# Raw Feeding and Treats?



## CharismaticMillie (Jun 16, 2010)

I am certainly not a purist and I feed all kinds of treats to my dogs - mostly grain free but some even grain inclusive. I love Wellness WellBites, Zukes, ZiwiPeak, Acana and Orijen kibble, Newsman's Own biscuits, Mr. Pugsly's and things like cheese and hotdogs and lunchmeat. I have tried lots of other commercial treats too, I just cannot think of the name. Tiger is Mr. Picky with treats so I try lots of things. Oh - Pro-Treat Beef Liver, and they LOVE Natural Balance Rolls (yes, sugar, I know...). My main requirement is that they are not treats made in China.


----------



## schnauzerpoodle (Apr 21, 2010)

I feed raw but I use kibbles (Orijen fish, Acana Pacifica), Ziwipeak, K-9 magic, Stella & Chewy etc. as treats.

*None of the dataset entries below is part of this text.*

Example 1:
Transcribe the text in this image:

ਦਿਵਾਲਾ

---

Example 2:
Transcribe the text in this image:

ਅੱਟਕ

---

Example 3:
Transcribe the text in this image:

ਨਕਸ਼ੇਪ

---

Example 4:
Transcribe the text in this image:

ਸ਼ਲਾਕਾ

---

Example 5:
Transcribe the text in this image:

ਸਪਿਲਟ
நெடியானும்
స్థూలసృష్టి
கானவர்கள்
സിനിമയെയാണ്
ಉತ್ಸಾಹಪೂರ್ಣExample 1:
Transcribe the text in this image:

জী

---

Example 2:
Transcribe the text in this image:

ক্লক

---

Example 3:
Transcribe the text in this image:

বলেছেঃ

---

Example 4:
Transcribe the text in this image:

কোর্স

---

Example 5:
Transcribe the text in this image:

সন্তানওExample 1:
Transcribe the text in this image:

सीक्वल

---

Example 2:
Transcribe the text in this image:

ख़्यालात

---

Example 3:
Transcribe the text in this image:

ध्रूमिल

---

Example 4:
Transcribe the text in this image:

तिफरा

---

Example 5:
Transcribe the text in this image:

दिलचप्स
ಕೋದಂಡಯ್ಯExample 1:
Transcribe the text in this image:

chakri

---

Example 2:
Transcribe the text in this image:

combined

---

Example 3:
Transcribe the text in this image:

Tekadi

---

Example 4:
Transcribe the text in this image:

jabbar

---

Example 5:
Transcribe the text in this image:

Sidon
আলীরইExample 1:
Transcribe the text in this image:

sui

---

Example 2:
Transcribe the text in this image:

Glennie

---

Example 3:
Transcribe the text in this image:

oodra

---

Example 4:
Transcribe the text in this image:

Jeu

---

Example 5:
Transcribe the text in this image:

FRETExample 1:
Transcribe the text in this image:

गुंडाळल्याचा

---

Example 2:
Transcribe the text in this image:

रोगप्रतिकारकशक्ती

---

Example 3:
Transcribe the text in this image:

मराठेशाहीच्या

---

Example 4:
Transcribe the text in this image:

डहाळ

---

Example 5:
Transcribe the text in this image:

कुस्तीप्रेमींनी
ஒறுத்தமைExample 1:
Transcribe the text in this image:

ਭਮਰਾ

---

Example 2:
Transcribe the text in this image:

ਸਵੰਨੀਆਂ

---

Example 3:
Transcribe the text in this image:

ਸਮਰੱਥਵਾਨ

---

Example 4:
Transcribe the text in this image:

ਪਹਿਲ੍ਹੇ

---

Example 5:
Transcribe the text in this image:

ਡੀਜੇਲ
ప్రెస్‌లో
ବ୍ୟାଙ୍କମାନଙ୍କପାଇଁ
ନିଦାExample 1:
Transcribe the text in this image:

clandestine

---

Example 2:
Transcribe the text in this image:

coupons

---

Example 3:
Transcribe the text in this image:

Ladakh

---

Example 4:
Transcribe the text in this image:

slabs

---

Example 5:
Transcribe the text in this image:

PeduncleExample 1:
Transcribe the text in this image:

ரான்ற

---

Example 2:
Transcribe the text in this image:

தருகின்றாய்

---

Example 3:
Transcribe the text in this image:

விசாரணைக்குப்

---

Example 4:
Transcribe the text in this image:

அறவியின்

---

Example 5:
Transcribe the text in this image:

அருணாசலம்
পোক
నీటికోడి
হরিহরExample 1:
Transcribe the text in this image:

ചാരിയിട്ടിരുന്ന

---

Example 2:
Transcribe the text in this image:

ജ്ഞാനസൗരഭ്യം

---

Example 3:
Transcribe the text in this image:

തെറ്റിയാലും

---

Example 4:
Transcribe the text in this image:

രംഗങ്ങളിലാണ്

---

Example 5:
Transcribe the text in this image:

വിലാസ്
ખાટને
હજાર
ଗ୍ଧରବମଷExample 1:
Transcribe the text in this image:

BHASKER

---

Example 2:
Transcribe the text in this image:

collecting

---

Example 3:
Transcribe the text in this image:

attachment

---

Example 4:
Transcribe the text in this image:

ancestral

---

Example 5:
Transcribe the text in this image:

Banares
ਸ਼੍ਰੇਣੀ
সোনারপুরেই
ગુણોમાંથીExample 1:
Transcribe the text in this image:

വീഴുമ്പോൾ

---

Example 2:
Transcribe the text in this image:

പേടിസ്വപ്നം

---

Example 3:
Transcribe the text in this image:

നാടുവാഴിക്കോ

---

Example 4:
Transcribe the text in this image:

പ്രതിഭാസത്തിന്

I try to stay grain-free but I have to keep K-9 magic, which is not grain free, on my list because it's my boy's favorite.


----------



## Pips (Feb 2, 2011)

*Discuss what you are feeding your Poodle.*

My poodles love Life's Abundance. I won't give my website as to be compliant with the forum but I'm a rep and I love the products because a holistic vet is the formulator. I'm no scientist with a degree in animal nutrition so I go with the the expert says. 

Susan
Spotts Grooming


----------



## CurlyDog (Aug 20, 2008)

I love Zukes. I use Biljac too but need to investigate further. What do y'all think of that? It's mostly meat I think.


----------